Monika Zacharzewska [email protected]
Nigdy nie sprzedałam alkoholu nieletniemu, ale jeśli uchwała zakazująca mi jego sprzedaży wejdzie w życie, będę musiała zamknąć sklep – mówi Renata Gosz z Ustki.
Nigdy nie sprzedałam alkoholu nieletniemu, ale jeśli uchwała zakazująca mi jego sprzedaży wejdzie w życie, będę musiała zamknąć sklep – mówi Renata Gosz z Ustki. Krzysztof Tomasik
W Ustce wrze z powodu alkoholu. A raczej z powodu pomysłu wprowadzenia zakazu jego sprzedaży w pobliżu szkół.

TO JUŻ BYŁO

TO JUŻ BYŁO

Podobną uchwałę radni usteccy już raz podjęli i zakazali sprzedaży alkoholu w obrębie 30 metrów od szkół i przedszkoli. Było to w kwietniu 2003 roku. Dwa i pół roku później radni uchylili ten zapis. Teraz znów powracają do tego pomysłu.

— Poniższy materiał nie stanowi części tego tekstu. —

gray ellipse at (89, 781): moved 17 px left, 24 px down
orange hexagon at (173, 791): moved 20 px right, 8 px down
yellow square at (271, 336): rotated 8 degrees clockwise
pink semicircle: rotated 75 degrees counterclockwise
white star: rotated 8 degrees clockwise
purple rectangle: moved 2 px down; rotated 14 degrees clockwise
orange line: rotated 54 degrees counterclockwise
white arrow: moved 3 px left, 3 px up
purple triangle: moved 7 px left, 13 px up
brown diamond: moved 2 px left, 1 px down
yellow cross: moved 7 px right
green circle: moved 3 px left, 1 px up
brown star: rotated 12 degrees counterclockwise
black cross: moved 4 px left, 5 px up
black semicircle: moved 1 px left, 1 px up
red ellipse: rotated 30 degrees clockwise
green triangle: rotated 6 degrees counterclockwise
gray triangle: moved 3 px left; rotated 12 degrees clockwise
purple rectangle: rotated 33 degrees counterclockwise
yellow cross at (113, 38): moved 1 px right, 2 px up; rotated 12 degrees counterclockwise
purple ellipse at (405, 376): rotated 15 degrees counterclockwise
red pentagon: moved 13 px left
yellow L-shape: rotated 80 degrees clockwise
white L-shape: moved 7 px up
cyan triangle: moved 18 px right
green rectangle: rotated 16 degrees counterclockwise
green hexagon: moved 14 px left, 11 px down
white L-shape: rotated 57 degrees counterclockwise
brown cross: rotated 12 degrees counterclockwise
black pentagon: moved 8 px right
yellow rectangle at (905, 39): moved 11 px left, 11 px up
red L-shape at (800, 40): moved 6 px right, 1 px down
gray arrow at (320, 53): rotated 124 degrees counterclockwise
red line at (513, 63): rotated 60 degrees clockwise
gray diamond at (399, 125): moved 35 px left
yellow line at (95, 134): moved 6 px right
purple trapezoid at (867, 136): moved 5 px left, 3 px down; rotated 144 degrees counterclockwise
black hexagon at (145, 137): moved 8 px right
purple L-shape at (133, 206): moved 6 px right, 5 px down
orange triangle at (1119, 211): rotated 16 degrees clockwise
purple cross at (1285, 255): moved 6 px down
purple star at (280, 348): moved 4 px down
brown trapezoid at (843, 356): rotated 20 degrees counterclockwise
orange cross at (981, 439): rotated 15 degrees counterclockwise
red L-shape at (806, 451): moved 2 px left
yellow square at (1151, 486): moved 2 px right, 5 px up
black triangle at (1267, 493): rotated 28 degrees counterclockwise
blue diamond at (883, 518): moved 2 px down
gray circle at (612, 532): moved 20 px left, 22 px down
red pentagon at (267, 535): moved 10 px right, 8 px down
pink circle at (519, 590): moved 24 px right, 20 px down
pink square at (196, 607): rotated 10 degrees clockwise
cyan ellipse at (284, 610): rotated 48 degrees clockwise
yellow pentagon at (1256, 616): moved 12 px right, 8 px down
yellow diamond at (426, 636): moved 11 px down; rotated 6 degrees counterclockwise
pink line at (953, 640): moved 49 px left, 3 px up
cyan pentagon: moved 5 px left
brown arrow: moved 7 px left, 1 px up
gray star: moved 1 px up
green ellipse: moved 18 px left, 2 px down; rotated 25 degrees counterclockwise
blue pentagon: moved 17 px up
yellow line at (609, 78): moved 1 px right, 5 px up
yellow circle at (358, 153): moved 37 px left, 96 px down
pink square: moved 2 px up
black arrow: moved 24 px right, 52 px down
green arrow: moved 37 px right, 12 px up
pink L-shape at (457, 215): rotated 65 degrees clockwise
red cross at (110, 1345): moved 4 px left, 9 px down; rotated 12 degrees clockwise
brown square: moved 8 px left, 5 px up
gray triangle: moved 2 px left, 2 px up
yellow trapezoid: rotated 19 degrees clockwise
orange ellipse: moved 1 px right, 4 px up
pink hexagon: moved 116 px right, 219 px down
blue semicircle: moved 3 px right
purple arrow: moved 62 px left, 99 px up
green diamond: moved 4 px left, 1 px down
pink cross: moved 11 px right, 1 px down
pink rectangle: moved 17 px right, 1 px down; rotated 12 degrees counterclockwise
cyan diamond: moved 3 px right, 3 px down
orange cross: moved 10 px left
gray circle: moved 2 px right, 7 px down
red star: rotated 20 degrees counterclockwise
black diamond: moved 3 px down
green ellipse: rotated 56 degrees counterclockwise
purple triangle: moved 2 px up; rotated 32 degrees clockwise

Jeżeli takie prawo zostanie ustanowione wiele sklepów, a nawet hotel Lubicz, będą musiały przestać go sprzedawać.

- Z powodu jednej uchwały być może zamknę najbardziej prestiżowy hotel w mieście - nie ukrywa Łukasz de Lubicz- Szeliski właściciel hotelu Lubicz, który za jego prowadzenie dostał kilka dni temu tytuł Honorowego Ambasadora Ustki. - Hotel bez restauracji z dobrym alkoholem jest jak dom bez kuchni. Po prostu nie ma racji bytu.

De Lubicz - Szeliski razem z ośmioma innymi sklepikarzami i gastronomami z Ustki podpisał się pod protestem przeciwko wprowadzeniu uchwały o zakazie sprzedaży alkoholu w ich lokalach. Z takim pomysłem wystąpiła właśnie radna ustecka Barbara Kołakowska.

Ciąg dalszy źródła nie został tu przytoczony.